WORK INSTRUCTIONS:
Copy every one of the rows below word for word, leaving out the pictures.

GIVEN DATA:
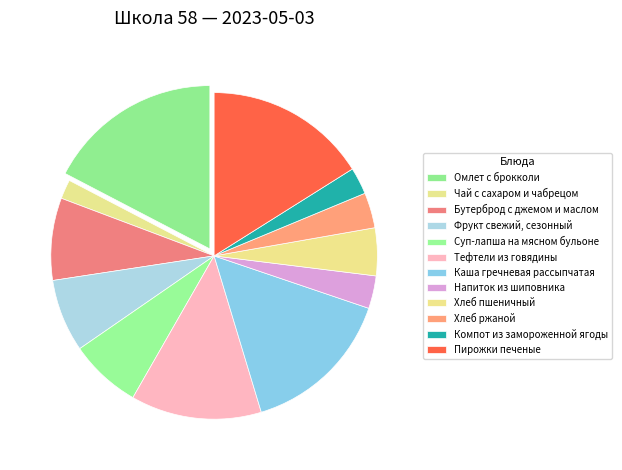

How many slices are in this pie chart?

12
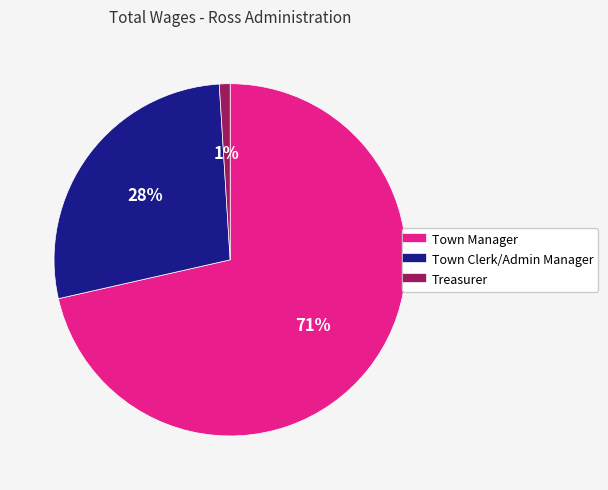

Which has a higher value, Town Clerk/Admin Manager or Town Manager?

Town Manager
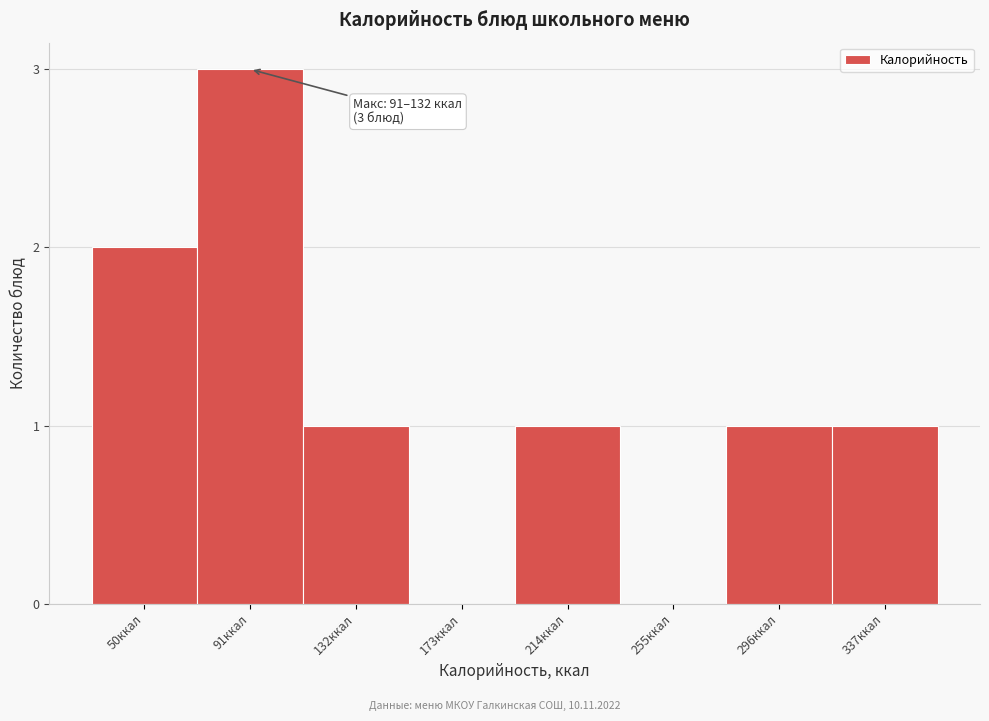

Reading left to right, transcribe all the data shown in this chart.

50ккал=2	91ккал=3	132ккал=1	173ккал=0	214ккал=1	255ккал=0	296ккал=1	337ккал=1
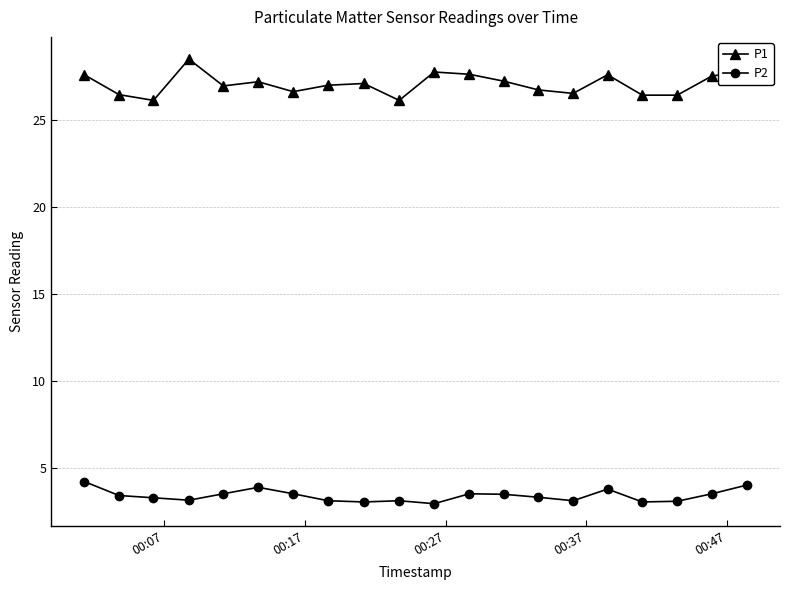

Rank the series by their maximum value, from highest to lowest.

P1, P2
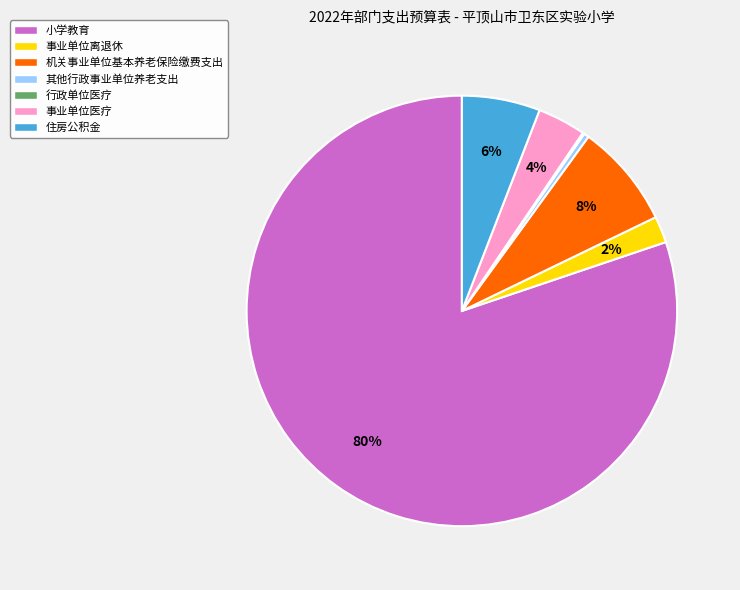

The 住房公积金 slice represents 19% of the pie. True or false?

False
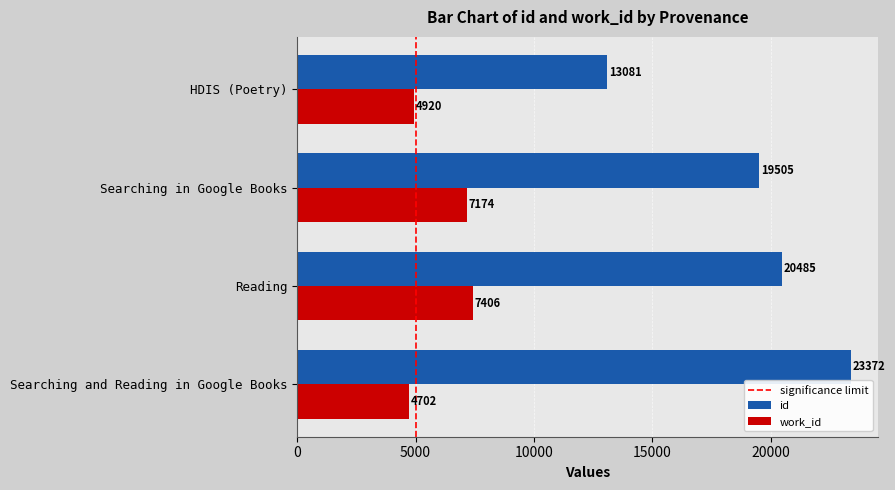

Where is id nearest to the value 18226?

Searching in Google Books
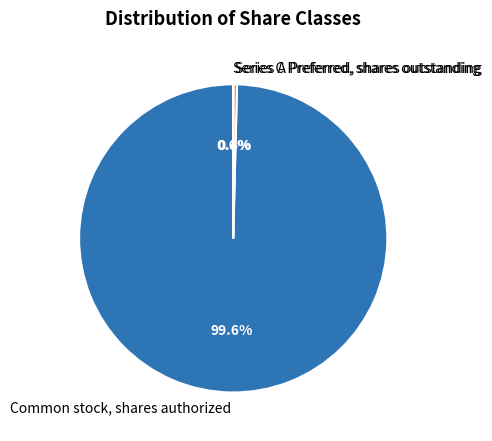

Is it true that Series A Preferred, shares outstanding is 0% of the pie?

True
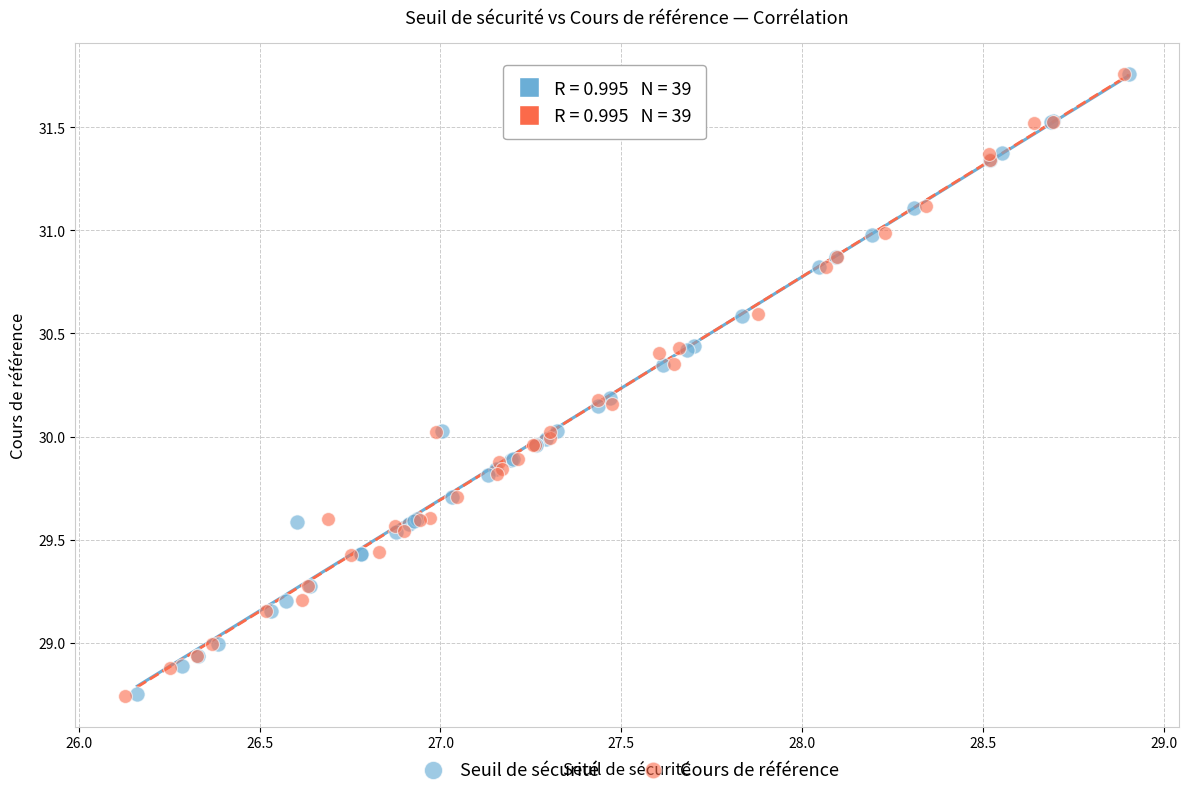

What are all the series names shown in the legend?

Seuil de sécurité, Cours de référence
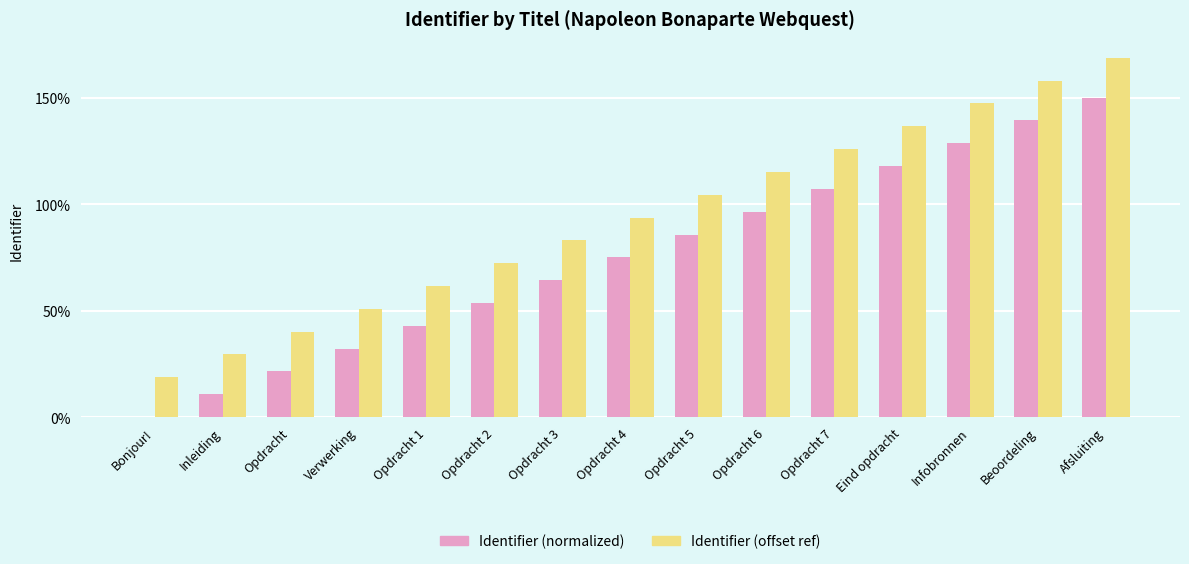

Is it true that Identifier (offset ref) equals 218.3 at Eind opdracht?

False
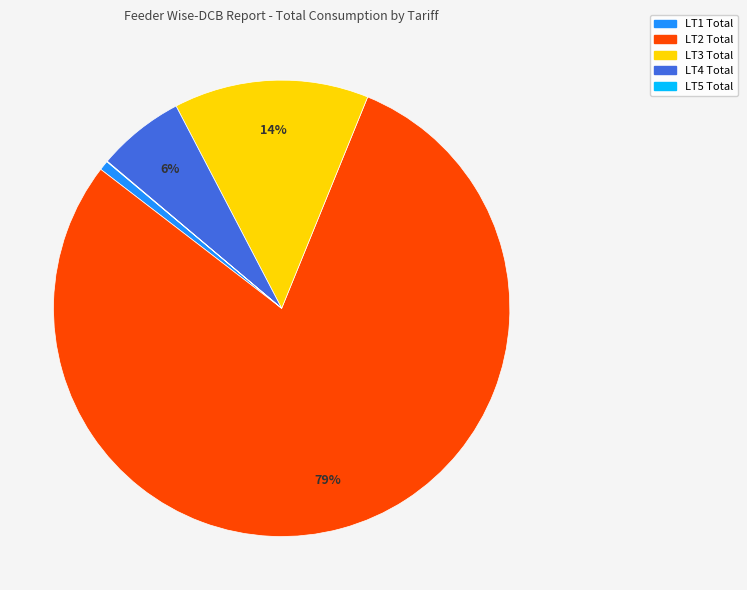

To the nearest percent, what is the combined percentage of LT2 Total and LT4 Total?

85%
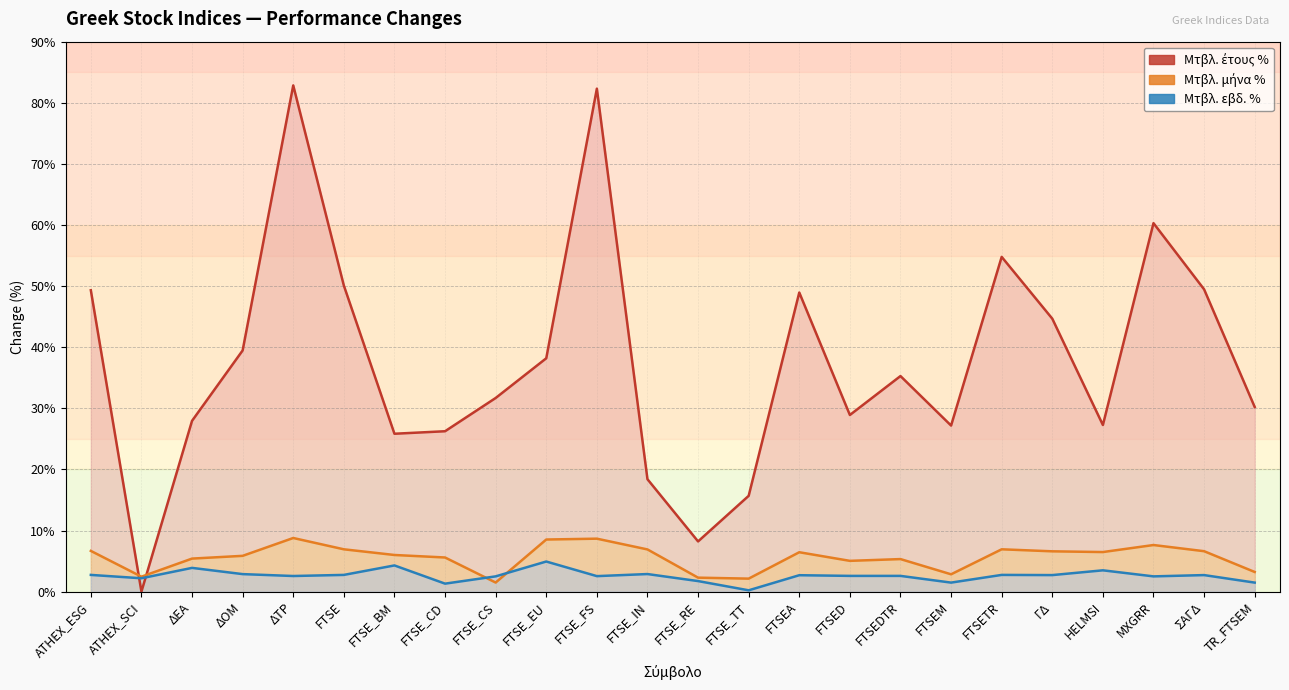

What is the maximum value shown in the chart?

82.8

RESULT OF THE EXERCISE:
How many slices are in this pie chart?

12

Which has a higher value, Town Clerk/Admin Manager or Town Manager?

Town Manager

Reading left to right, transcribe all the data shown in this chart.

50ккал=2	91ккал=3	132ккал=1	173ккал=0	214ккал=1	255ккал=0	296ккал=1	337ккал=1

Rank the series by their maximum value, from highest to lowest.

P1, P2

The 住房公积金 slice represents 19% of the pie. True or false?

False

Where is id nearest to the value 18226?

Searching in Google Books

Is it true that Series A Preferred, shares outstanding is 0% of the pie?

True

What are all the series names shown in the legend?

Seuil de sécurité, Cours de référence

Is it true that Identifier (offset ref) equals 218.3 at Eind opdracht?

False

To the nearest percent, what is the combined percentage of LT2 Total and LT4 Total?

85%

What is the maximum value shown in the chart?

82.8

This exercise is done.